**QUOTED PASSAGE**
============

And, for all of the accusations that the war was started over oil, the U.S. hasn't really seen much benefit from Iraq's oil reserves. It took almost a decade for the country's oil production to return to the levels they had been under Saddam Hussein, and now much of the growth of Iraq's energy sector is thanks to China, which buys half of the country's oil exports and is investing heavily in its oil fields.

But if the invasion was a strategic blunder for the United States, tragically costing the lives of thousands of troops in addition to hundreds of billions of dollars, it's been an utter catastrophe for Iraq. According to one recent report, over 100,000 Iraqi civilians have died since the U.S. invastion, either directly from violence or indirectly due to such things as hospitals being overwhelmed by the number of casualties and having to turn patients away.

Iraq even experienced its own Arab Spring-related protests in 2011, despite having a democratic-style government, unlike those of the more publicized Arab Spring countries. Like the other revolts, though, the protests in Iraq had much to do with peoples' dissatisfaction with poor government services, corruption, high unemployment, and a lack of security in the midst of a sectarian civil war. Security forces, like their authoritarian neighbors, reacted to the demonstrations violently, on one day killing 20 citizens.

With such daunting domestic challenges and internal political strife, the country has fallen far in its ability to project influence in the region. In the words of Middle East expert Marc Lynch, Iraq, long a major power player in Arab politics, now lies "flat on [its back], torn by political failure and societal division and unable to play any kind of meaningful role." If this is the product of U.S. nation-building, the critics would seem to be clearly right in their skepticism.

============

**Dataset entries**
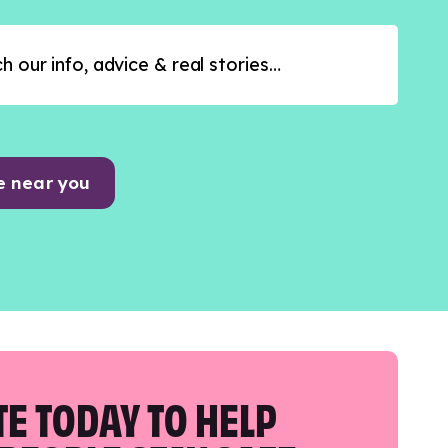
e near you
E TODAY TO HELP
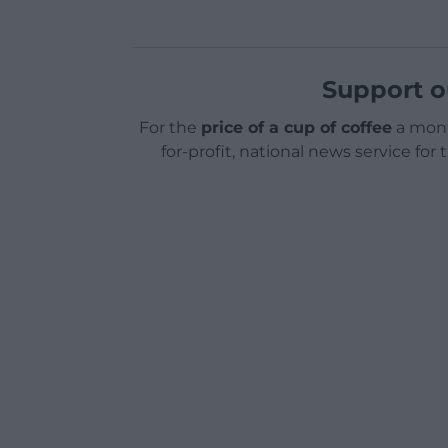
Support o
For the
price of a cup of coffee
a mont
for-profit, national news service for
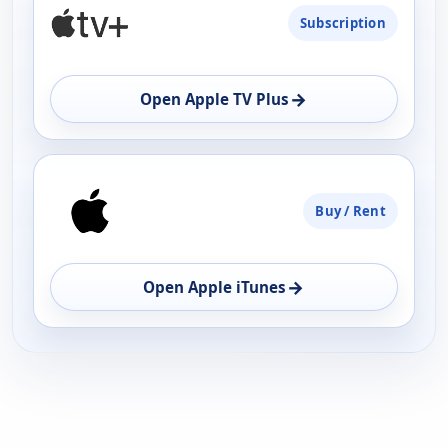
Subscription
AVAILABILITY
OPEN
→
Open Apple TV Plus
Buy / Rent
→
Open Apple iTunes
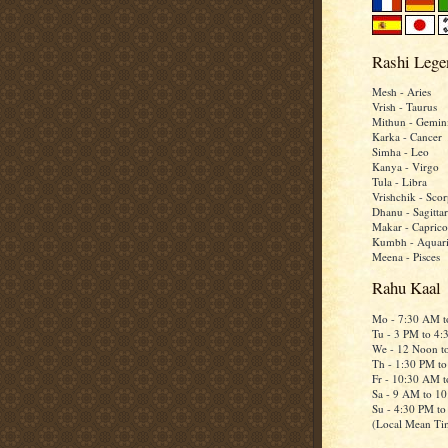
Rashi Lege
Mesh - Aries
Vrish - Taurus
Mithun - Gemin
Karka - Cancer
Simha - Leo
Kanya - Virgo
Tula - Libra
Vrishchik - Scor
Dhanu - Sagittar
Makar - Caprico
Kumbh - Aquar
Meena - Pisces
Rahu Kaal
Mo - 7:30 AM 
Tu - 3 PM to 4
We - 12 Noon t
Th - 1:30 PM t
Fr - 10:30 AM 
Sa - 9 AM to 1
Su - 4:30 PM t
(Local Mean Ti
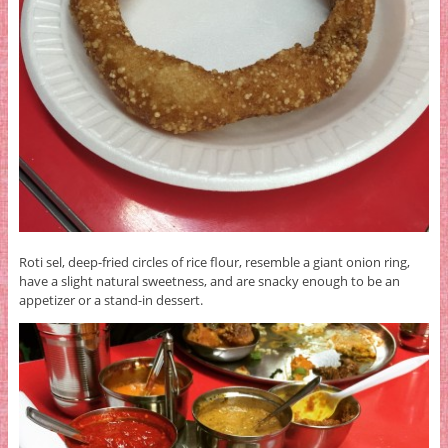
Roti sel, deep-fried circles of rice flour, resemble a giant onion ring,
have a slight natural sweetness, and are snacky enough to be an
appetizer or a stand-in dessert.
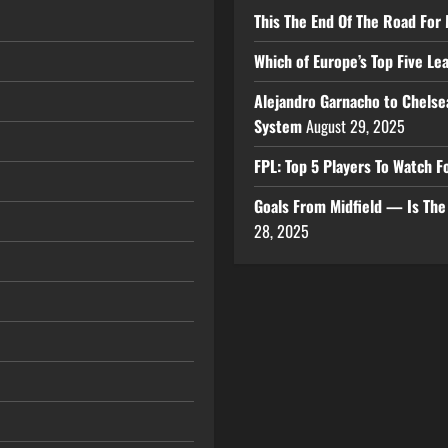
This The End Of The Road For 
Which of Europe’s Top Five L
Alejandro Garnacho to Chelse
System
August 29, 2025
FPL: Top 5 Players To Watch
Goals From Midfield — Is Th
28, 2025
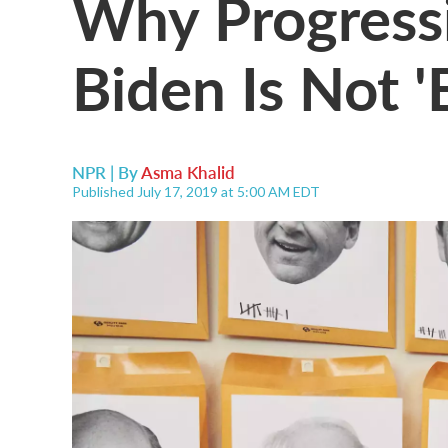
Why Progressi
Biden Is Not '
NPR | By
Asma Khalid
Published July 17, 2019 at 5:00 AM EDT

============

**TASK INSTRUCTIONS**
Reproduce in full the passage above about the aftermath of the U.S. invasion of Iraq, keeping every word and character as it appears.

**OUTPUT FOR THIS EXERCISE**
And, for all of the accusations that the war was started over oil, the U.S. hasn't really seen much benefit from Iraq's oil reserves. It took almost a decade for the country's oil production to return to the levels they had been under Saddam Hussein, and now much of the growth of Iraq's energy sector is thanks to China, which buys half of the country's oil exports and is investing heavily in its oil fields.

But if the invasion was a strategic blunder for the United States, tragically costing the lives of thousands of troops in addition to hundreds of billions of dollars, it's been an utter catastrophe for Iraq. According to one recent report, over 100,000 Iraqi civilians have died since the U.S. invastion, either directly from violence or indirectly due to such things as hospitals being overwhelmed by the number of casualties and having to turn patients away.

Iraq even experienced its own Arab Spring-related protests in 2011, despite having a democratic-style government, unlike those of the more publicized Arab Spring countries. Like the other revolts, though, the protests in Iraq had much to do with peoples' dissatisfaction with poor government services, corruption, high unemployment, and a lack of security in the midst of a sectarian civil war. Security forces, like their authoritarian neighbors, reacted to the demonstrations violently, on one day killing 20 citizens.

With such daunting domestic challenges and internal political strife, the country has fallen far in its ability to project influence in the region. In the words of Middle East expert Marc Lynch, Iraq, long a major power player in Arab politics, now lies "flat on [its back], torn by political failure and societal division and unable to play any kind of meaningful role." If this is the product of U.S. nation-building, the critics would seem to be clearly right in their skepticism.